Creating a Search Engine
I’ve been playing around with the idea of creating a vertical search engine in my spare time (not sure when that even is!) and came across a few really interesting documents that have been guiding me through the anatomy of the search field. Prior to this, I had no real formal training in search other than understanding how search marketing works and following Bruce Clay during my days in marketing Conducive Corporation and product management at FortuneCity.
The monster “thesis” that I have been reading thoroughly is The Anatomy of a Large-Scale Hypertextual Web Search Engine written by the infamous Sergey Brin and Larry Page during their time at Stanford University. I guess you cannot argue with Sergey and Larry as they’ve done it right so far… I mean, a marketcap of $150.64B is more than proving their concept.
I have also spent a fair amount of time reading up on the ht://Dig movement for Internet search engines. Their site breaks down the search methodology into three seperate steps including digging, merging, and searching. It’s a solid primer to show you how important each of the three steps are.
After a bunch of research not limited to the above, I went and read up on the Google Mini and the Google Search Appliance. I came to the conclusion that I believe that these hardware/software platforms are perfect as they are essentially what I need in a rack mounted server, to be plugged in a data center and after a quick setup, I could be on my way customizing the front-end. I could purchase a unit for under $10,000 and be well on my way of indexing for my vertical search project… but not so fast.
I traded emails with Google’s Enterprise Team early this morning (Monday) and they told me that their products could do what I wanted (within reason) but their EULA does not allow for this. Here is their exact response:
Technically this is doable but the Google Mini EULA won’t allow you to do so. In fact, you may crawl any content that is located on servers that are owned and operated by you or servers that are operated for your benefit. For example, you may crawl your content that resides on servers operated by your hosting company.

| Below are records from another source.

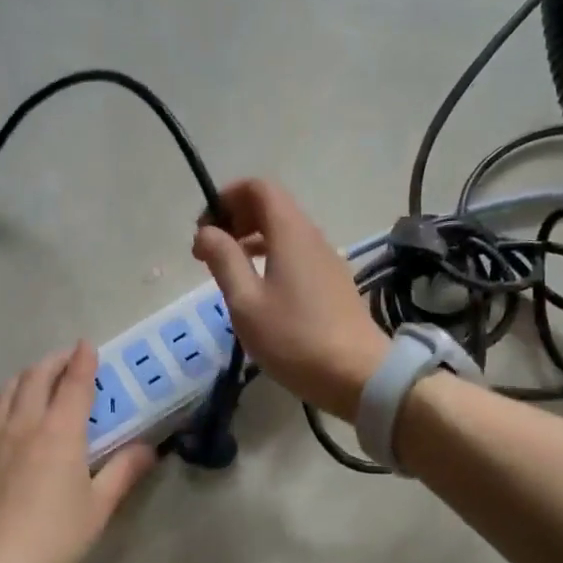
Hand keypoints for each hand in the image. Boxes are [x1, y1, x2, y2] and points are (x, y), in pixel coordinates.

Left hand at [0, 342, 154, 562]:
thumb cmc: (55, 538)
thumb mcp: (99, 506)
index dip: (82, 361)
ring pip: (1, 396)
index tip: (88, 346)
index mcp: (59, 432)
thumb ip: (124, 471)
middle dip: (51, 363)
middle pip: (34, 379)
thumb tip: (149, 449)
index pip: (74, 383)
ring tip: (31, 383)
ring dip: (20, 382)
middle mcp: (21, 425)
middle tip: (64, 361)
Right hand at [192, 179, 388, 420]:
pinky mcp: (333, 283)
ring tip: (227, 271)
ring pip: (284, 232)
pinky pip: (297, 254)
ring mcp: (327, 260)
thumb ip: (224, 260)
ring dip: (251, 240)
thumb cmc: (294, 338)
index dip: (227, 197)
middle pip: (271, 207)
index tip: (205, 229)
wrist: (357, 374)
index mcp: (290, 232)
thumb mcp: (246, 302)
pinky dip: (270, 257)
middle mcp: (312, 237)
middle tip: (209, 252)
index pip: (259, 188)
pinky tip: (258, 290)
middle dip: (235, 219)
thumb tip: (207, 232)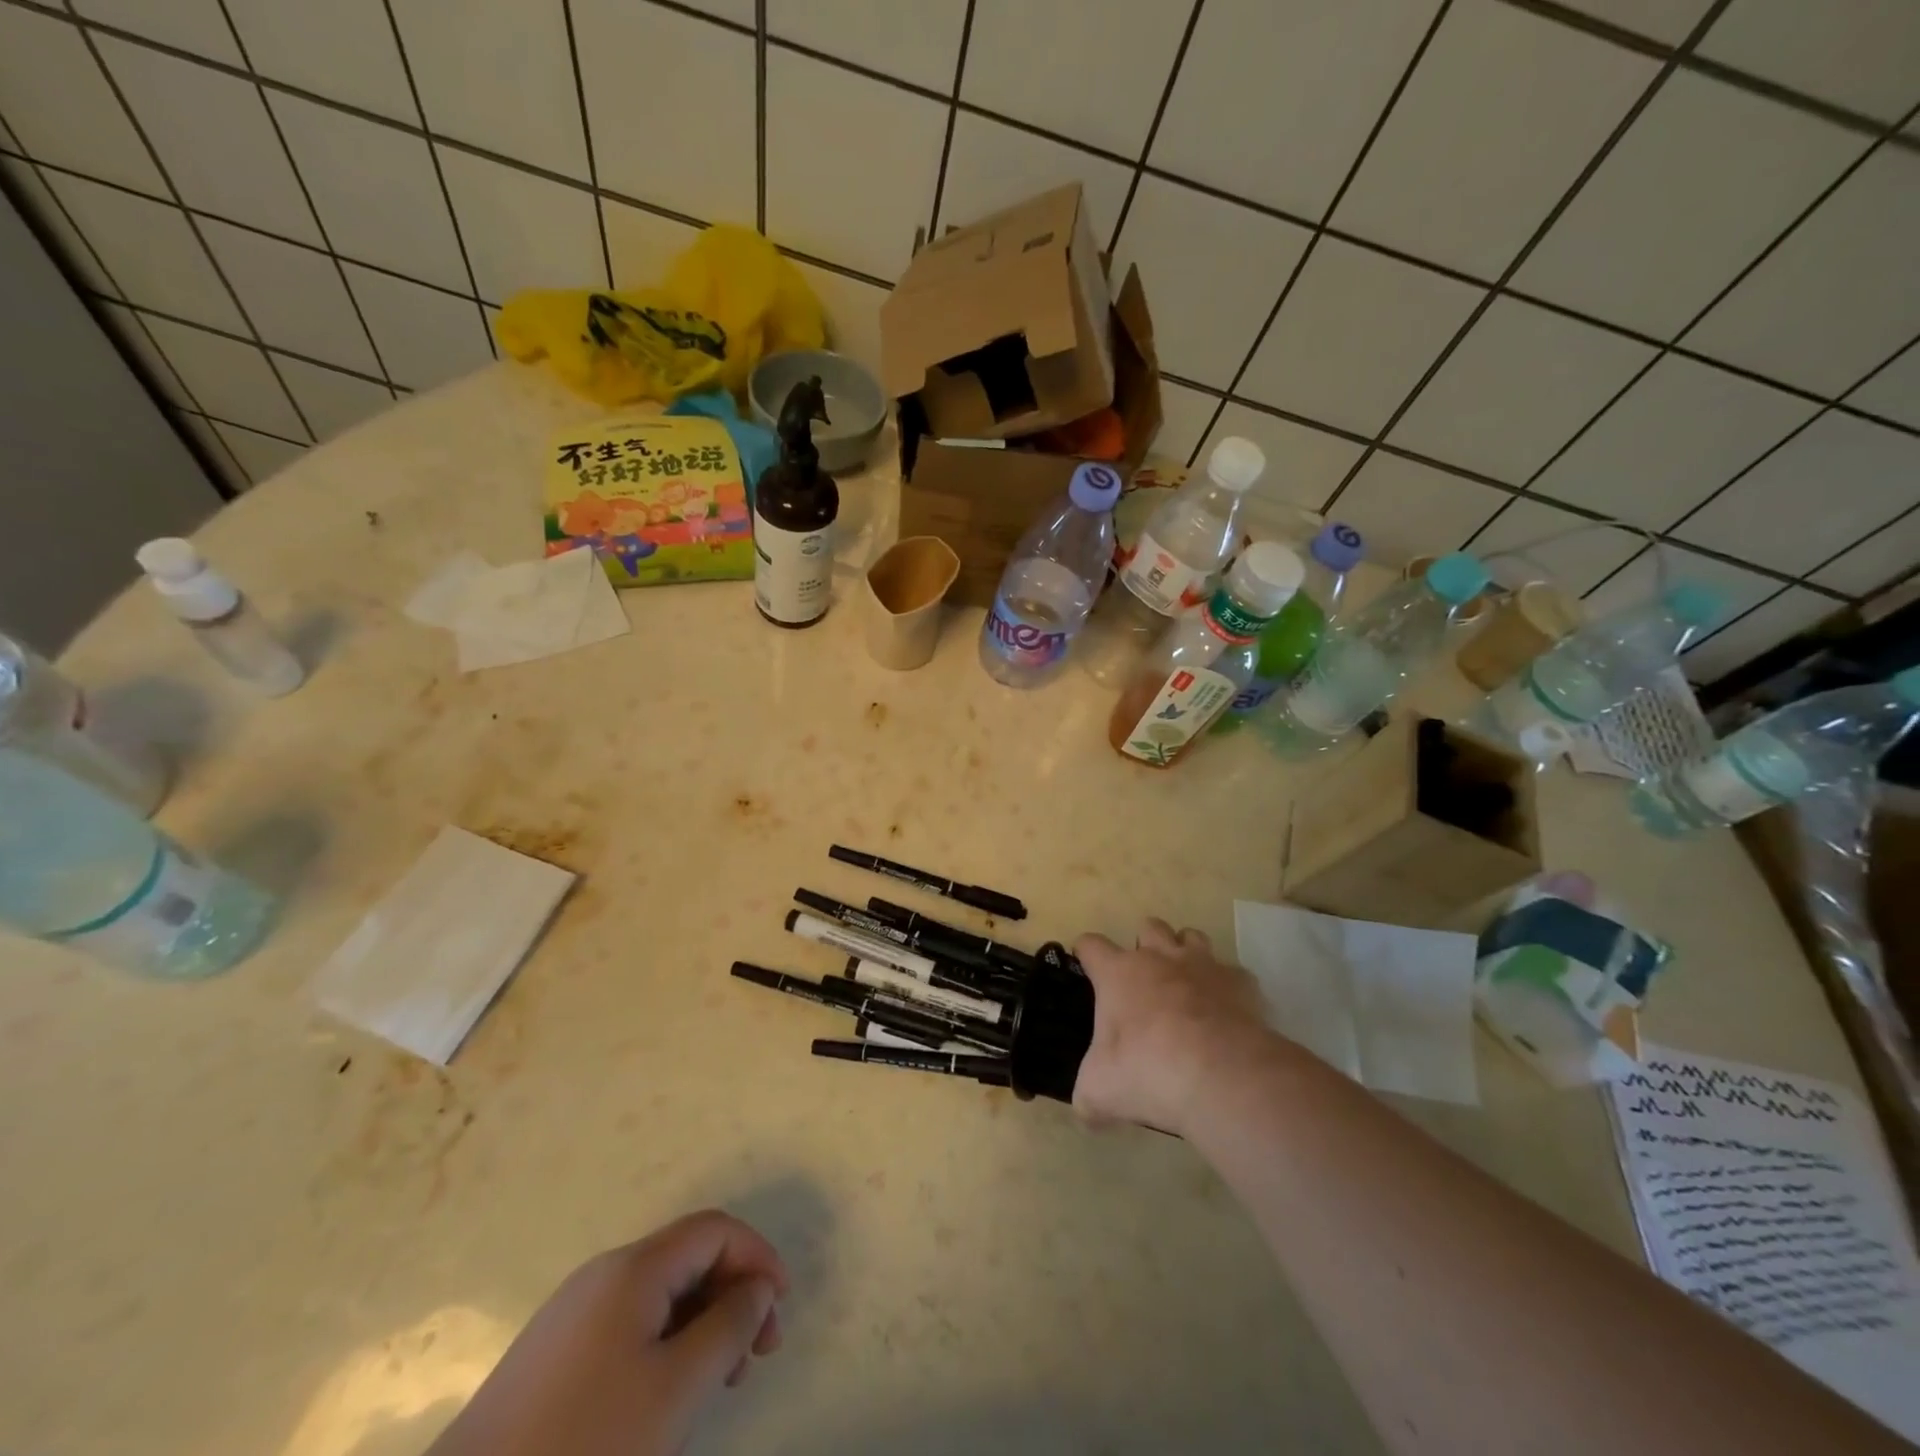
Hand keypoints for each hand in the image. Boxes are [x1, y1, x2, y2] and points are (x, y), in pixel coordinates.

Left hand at [427, 1210, 787, 1455]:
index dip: (758, 1257)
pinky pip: (630, 1327)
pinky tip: (667, 1400)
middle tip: (757, 1355)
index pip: (715, 1230)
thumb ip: (729, 1326)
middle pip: (689, 1259)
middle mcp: (604, 1274)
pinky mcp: (554, 1355)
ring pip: (661, 1296)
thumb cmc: (585, 1445)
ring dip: (703, 1324)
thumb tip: (757, 1287)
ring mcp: (574, 1313)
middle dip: (733, 1295)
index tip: (781, 1308)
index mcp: (634, 1268)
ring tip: (719, 1383)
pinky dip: (666, 1346)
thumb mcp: (675, 1389)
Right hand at [1073, 918, 1273, 1136]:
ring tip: (1186, 986)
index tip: (1085, 967)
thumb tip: (1087, 1112)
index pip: (1091, 945)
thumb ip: (1088, 1097)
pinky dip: (1227, 988)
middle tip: (1144, 982)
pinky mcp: (1241, 983)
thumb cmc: (1148, 1072)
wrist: (1222, 1076)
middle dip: (1144, 946)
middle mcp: (1159, 958)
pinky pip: (1233, 973)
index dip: (1085, 953)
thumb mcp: (1100, 1091)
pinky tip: (1226, 1013)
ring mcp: (1204, 965)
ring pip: (1191, 936)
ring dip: (1185, 954)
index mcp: (1119, 973)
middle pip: (1148, 927)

Bummer. I thought I had found the short cut to creating a search engine but unfortunately, it’s probably going to be a bit harder now. I’m not 100% sure what I’m going to be using yet nor if I’m going to go forward with this project, but it’s something in which I’m learning a ton and I’m having a great time doing it. If you’ve got any technical search expertise, I’d love to chat with you to hear how you’ve deployed and what tradeoffs you’ve made in terms of hardware and software.
Also, to round out all of Google’s search products, I have been playing with co-op, but need something wholly owned by me as well, as, the ability to customize the front-end and back-end as the project is more than a search engine (but it plays a large role).